A new YMCA wellness center in North Georgia could be under construction as soon as fall 2007 after officials with Erlanger hospital and the YMCA agreed on a plan to build a joint facility.
Hospital trustees Thursday night approved an agreement with the YMCA of Metropolitan Chattanooga to locate a jointly operated facility on Erlanger property on Battlefield Parkway in Catoosa County.
"I think it's a natural marriage," said Roger Forgey, Erlanger senior vice president of business development. "I think it's great for people in North Georgia."
Bill Wetzel, local YMCA president and chief executive officer, said Erlanger and the YMCA had been planning separate new facilities in North Georgia, and the partnership will help both organizations.
"Their presence (in North Georgia) was small, and ours is small, and now both of us are going to be bigger," Mr. Wetzel said.
YMCA leaders will try to raise about $750,000 toward the $4.7 million price tag on the facility over the next few months, he said. If all goes well, they will hire an architect to work on the project early next year, he said.
According to the plan, the wellness center would include a traditional fitness facility and doctors' offices. There will be space for expansion if Erlanger locates rehabilitation providers or other specialists there.
Under terms of the agreement, the YMCA would lease the property from Erlanger, and the hospital would lease space inside the building for their physicians.
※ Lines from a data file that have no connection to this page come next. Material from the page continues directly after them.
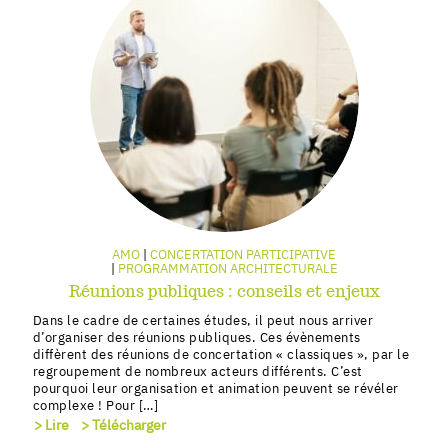
AMO
CONCERTATION PARTICIPATIVE
PROGRAMMATION ARCHITECTURALE
Réunions publiques : conseils et enjeux
Dans le cadre de certaines études, il peut nous arriver
d’organiser des réunions publiques. Ces évènements
diffèrent des réunions de concertation « classiques », par le
regroupement de nombreux acteurs différents. C’est
pourquoi leur organisation et animation peuvent se révéler
complexe ! Pour […]
> Lire
> Télécharger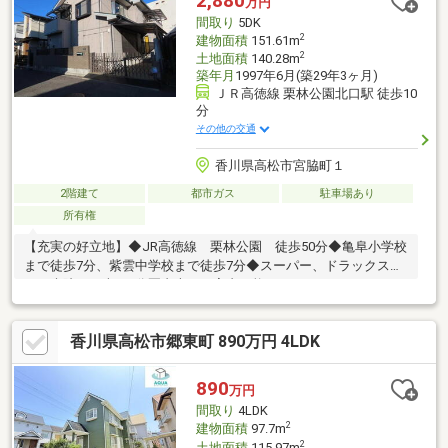
2,880
万円
間取り
5DK
2
建物面積
151.61m
2
土地面積
140.28m
築年月
1997年6月(築29年3ヶ月)
ＪＲ高徳線 栗林公園北口駅 徒歩10
分
その他の交通
香川県高松市宮脇町１
2階建て
都市ガス
駐車場あり
所有権
【充実の好立地】◆JR高徳線 栗林公園 徒歩50分◆亀阜小学校
まで徒歩7分、紫雲中学校まで徒歩7分◆スーパー、ドラックスト
ア、病院まで車で5分圏内本日ご案内可能です♪
香川県高松市郷東町 890万円 4LDK
890
万円
間取り
4LDK
2
建物面積
97.7m
2
土地面積
115.97m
The hospital will lease 7,741 square feet of the building that is planned to be about 44,000 square feet in all.
Currently, two family physicians operate an office on the property in a small portable building. That practice is growing and needs new space, Mr. Forgey said. Those two physicians' offices will use up a little more than half of Erlanger's leased space in the wellness center, he said.
A broader presence in North Georgia is part of Erlanger's long-term strategy, he said.
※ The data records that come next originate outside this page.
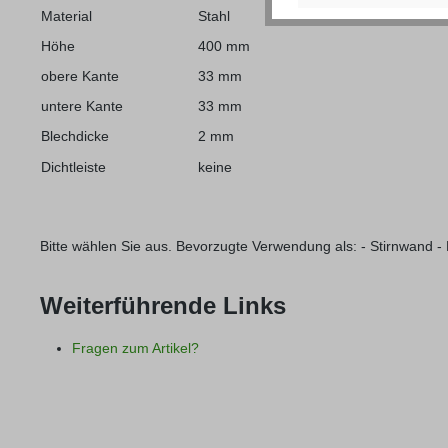
Material
Stahl
Höhe
400 mm
obere Kante
33 mm
untere Kante
33 mm
Blechdicke
2 mm
Dichtleiste
keine
Bitte wählen Sie aus. Bevorzugte Verwendung als: - Stirnwand 
Weiterführende Links
Fragen zum Artikel?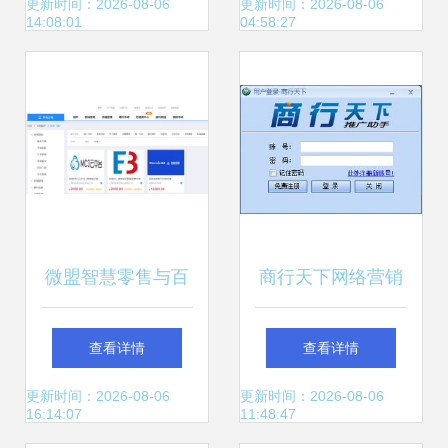
管理解决方案
CRM软件
更新时间：2026-08-06
更新时间：2026-08-06
14:08:01
04:58:27
微盟智慧零售与百
商行天下网络营销
胜软件中台全面对
系统V10.0 企业数
查看详情
查看详情
接 开启全渠道会员
字化营销的强力引
更新时间：2026-08-06
更新时间：2026-08-06
16:14:07
11:48:47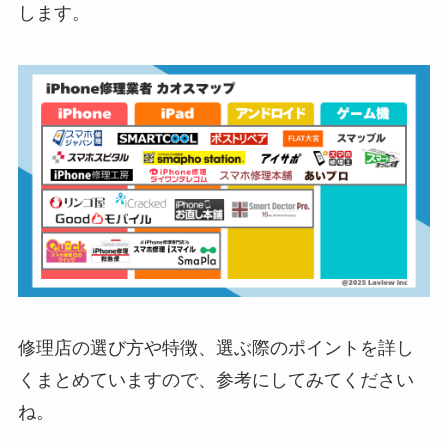
します。
修理店の選び方や特徴、選ぶ際のポイントを詳し
くまとめていますので、参考にしてみてください
ね。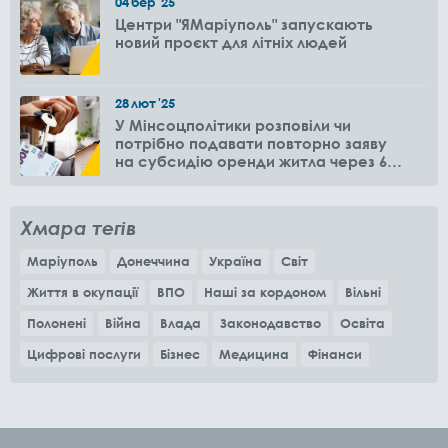
04
бер
'25
Центри "ЯМаріуполь" запускають
новий проєкт для літніх людей
28
лют
'25
У Мінсоцполітики розповіли чи
потрібно подавати повторно заяву
на субсидію оренди житла через 6
місяців
Хмара тегів
Маріуполь
Донеччина
Україна
Світ
Життя в окупації
ВПО
Наші за кордоном
Вільні
Полонені
Війна
Влада
Законодавство
Освіта
Цифрові послуги
Бізнес
Медицина
Фінанси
"They're really part of our metropolitan area, even if we think of them as being in another state," he said. "The first patient at Erlanger was from North Georgia."
The business plan for the venture calls for about a $6,000 profit per year for Erlanger over the first five years after construction, rising in subsequent years.
Mr. Wetzel said the YMCA had raised about $100,000 toward a new North Georgia YMCA when plans to locate a new facility at the Benton Place Campus, a publicly owned industrial park, fell through last year.
The YMCA operates a joint facility with Memorial Hospital at the Hamilton Family YMCA on Shallowford Road. Mr. Wetzel said that facility would be a model for how the North Georgia center will work.